Een vereniging die verenigingswerkers inzet, moet een solidariteitsbijdrage van 10% van de overeengekomen vergoeding betalen aan de RSZ. Er geldt voor de verenigingswerker bovendien een bijkomende belastingheffing van 10%.

 

Verenigingswerkers mogen gemiddeld op kwartaalbasis maximum 50 uren per maand presteren. Er gelden regels rond het uurrooster en gewaarborgde rustpauzes.

 

Een burgerlijke aansprakelijkheidsverzekering en ongevallenverzekering is verplicht, af te sluiten door de organisatie. De verenigingswerker is niet aansprakelijk voor schade, tenzij in geval van bedrog, grove fout of gebeurlijke lichte fout.

 

In de periode waarin men verenigingswerk verricht, mag men niet verbonden zijn door een arbeidsovereenkomst, een dienstencontract of een statutaire aanstelling met dezelfde vzw, noch mag men voor dezelfde vzw en voor dezelfde activiteit fungeren als vrijwilliger, noch voor een dezelfde vzw voor een verschillende activiteit fungeren als vrijwilliger voor zover men voor het vrijwilligerswerk een forfaitaire kostenvergoeding ontvangt.

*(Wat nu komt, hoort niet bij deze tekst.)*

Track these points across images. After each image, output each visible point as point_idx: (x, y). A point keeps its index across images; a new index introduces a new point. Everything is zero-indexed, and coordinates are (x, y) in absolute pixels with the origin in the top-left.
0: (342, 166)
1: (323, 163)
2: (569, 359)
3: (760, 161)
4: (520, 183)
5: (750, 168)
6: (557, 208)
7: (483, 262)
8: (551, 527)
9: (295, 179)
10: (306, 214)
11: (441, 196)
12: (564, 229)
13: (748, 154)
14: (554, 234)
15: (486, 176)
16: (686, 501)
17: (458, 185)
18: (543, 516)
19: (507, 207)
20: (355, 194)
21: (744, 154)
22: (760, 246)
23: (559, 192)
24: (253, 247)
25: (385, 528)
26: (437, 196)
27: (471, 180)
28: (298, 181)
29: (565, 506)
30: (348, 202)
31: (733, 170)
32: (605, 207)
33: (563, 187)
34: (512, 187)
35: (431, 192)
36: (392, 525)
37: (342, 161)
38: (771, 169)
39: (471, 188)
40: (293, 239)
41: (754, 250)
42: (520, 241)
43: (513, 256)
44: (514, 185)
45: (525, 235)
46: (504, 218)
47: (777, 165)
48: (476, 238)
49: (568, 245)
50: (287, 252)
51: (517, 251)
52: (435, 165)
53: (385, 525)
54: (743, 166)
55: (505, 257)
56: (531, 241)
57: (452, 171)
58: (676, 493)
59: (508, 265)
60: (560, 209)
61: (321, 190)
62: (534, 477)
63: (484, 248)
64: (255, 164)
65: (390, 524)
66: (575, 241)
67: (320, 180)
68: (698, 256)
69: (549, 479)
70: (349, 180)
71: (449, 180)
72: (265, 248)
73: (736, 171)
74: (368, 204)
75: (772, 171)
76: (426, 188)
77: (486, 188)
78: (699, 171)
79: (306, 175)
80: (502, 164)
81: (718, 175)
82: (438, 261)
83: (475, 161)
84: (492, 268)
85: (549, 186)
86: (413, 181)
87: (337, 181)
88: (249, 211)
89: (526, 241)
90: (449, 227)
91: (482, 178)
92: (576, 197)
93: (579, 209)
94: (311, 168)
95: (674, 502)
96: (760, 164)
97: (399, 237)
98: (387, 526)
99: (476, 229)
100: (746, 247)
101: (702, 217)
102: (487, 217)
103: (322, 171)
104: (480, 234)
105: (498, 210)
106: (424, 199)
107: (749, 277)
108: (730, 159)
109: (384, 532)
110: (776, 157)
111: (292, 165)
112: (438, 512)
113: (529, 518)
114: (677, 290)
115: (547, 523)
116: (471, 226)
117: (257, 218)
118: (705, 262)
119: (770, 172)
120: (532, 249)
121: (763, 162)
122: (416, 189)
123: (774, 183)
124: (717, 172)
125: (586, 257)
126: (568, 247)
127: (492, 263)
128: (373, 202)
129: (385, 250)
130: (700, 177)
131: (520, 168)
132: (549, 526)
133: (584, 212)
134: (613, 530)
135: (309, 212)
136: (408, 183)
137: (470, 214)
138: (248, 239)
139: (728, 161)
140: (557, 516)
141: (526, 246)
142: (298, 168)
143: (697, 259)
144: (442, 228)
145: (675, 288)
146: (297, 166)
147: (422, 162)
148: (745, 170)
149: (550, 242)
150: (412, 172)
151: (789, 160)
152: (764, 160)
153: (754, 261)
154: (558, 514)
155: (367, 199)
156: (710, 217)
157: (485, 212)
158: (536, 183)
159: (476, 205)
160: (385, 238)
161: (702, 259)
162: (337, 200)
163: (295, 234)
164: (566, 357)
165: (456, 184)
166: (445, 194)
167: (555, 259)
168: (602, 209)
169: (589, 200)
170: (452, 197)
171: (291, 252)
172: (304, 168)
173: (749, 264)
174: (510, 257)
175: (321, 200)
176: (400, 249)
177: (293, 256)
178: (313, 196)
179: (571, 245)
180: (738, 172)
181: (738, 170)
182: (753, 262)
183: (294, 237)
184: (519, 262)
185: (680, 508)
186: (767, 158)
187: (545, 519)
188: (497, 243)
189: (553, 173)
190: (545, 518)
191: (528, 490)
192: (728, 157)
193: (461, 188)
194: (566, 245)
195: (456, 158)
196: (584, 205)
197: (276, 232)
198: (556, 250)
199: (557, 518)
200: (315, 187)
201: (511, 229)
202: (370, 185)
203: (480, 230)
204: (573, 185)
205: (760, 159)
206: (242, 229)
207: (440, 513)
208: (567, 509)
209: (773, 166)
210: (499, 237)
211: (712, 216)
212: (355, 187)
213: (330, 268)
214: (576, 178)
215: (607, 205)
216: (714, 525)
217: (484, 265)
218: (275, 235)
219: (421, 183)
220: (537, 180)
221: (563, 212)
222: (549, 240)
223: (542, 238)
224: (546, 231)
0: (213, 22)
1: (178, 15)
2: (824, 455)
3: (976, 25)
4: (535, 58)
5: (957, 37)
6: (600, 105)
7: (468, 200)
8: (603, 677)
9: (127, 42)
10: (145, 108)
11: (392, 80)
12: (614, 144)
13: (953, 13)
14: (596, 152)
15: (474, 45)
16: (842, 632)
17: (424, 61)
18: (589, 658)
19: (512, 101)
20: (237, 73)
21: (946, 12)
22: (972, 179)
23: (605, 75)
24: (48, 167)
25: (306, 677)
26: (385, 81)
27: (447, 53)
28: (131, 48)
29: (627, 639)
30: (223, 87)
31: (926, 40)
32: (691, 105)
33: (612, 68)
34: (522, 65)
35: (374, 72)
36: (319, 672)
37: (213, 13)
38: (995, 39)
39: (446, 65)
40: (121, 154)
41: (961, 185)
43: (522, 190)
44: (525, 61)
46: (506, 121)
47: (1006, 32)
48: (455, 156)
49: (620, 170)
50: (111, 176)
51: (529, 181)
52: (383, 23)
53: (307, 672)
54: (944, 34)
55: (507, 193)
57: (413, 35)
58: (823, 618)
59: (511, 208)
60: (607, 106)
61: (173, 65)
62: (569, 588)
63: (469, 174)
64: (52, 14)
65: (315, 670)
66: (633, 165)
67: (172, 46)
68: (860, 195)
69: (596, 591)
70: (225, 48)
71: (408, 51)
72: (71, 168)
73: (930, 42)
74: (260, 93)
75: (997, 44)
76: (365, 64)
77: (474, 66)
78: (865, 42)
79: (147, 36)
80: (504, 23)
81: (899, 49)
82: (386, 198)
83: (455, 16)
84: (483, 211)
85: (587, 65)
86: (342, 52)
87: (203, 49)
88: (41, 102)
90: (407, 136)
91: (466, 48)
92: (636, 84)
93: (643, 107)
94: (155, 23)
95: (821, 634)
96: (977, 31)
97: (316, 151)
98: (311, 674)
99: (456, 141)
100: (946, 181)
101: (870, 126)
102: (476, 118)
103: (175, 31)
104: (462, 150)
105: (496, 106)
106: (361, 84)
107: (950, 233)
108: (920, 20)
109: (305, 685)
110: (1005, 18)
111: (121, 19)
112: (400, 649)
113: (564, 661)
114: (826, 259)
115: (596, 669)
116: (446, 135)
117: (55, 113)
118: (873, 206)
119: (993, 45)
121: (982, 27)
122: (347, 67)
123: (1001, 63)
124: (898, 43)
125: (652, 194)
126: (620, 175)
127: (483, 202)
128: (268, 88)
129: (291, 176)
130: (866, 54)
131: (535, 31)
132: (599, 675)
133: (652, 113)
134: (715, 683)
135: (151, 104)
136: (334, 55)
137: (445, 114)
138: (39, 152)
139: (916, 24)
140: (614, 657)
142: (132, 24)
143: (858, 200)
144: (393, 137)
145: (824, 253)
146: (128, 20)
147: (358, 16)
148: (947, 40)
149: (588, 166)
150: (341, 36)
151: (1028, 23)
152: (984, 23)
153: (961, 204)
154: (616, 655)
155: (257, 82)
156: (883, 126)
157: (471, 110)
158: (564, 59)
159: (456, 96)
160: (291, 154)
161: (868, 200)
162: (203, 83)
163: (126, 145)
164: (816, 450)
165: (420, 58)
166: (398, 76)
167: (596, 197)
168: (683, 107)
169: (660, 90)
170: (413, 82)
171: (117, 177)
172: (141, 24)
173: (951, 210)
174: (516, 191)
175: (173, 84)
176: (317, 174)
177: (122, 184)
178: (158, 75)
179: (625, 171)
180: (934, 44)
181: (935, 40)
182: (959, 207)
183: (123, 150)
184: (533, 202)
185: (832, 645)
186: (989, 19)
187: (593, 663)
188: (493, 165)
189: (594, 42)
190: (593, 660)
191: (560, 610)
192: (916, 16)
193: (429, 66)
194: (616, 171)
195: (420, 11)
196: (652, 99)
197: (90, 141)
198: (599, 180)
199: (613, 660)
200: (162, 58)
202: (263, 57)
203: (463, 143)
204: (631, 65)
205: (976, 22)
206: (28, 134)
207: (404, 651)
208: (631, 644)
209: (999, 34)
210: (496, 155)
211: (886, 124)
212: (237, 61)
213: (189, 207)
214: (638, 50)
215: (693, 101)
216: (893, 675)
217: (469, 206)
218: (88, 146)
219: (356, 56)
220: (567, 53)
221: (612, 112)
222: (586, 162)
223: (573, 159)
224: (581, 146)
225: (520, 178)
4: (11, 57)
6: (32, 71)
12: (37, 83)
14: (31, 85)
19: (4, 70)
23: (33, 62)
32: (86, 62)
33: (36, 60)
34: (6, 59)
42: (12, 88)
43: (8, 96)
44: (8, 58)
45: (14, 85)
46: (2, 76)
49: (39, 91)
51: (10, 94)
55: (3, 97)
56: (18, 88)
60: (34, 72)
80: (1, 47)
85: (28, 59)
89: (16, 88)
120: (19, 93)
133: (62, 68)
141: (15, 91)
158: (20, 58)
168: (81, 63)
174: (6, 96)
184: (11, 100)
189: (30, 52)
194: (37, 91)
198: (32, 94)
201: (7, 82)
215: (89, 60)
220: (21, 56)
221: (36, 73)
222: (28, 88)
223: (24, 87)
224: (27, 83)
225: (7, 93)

Een vrijwilliger kan voor dezelfde organisatie verenigingswerk verrichten wanneer aan de volgende cumulatieve voorwaarden is voldaan :

1° de activiteit verricht in de hoedanigheid van vrijwilliger is verschillend van de activiteit verricht in de hoedanigheid van verenigingswerker;

2° de kostenvergoedingen ontvangen in het kader van het vrijwilligerswerk mogen enkel reële kostenvergoedingen betreffen.

 

Bron: Wet van 24 december betreffende het verenigingswerk, B.S. 31 december 2020.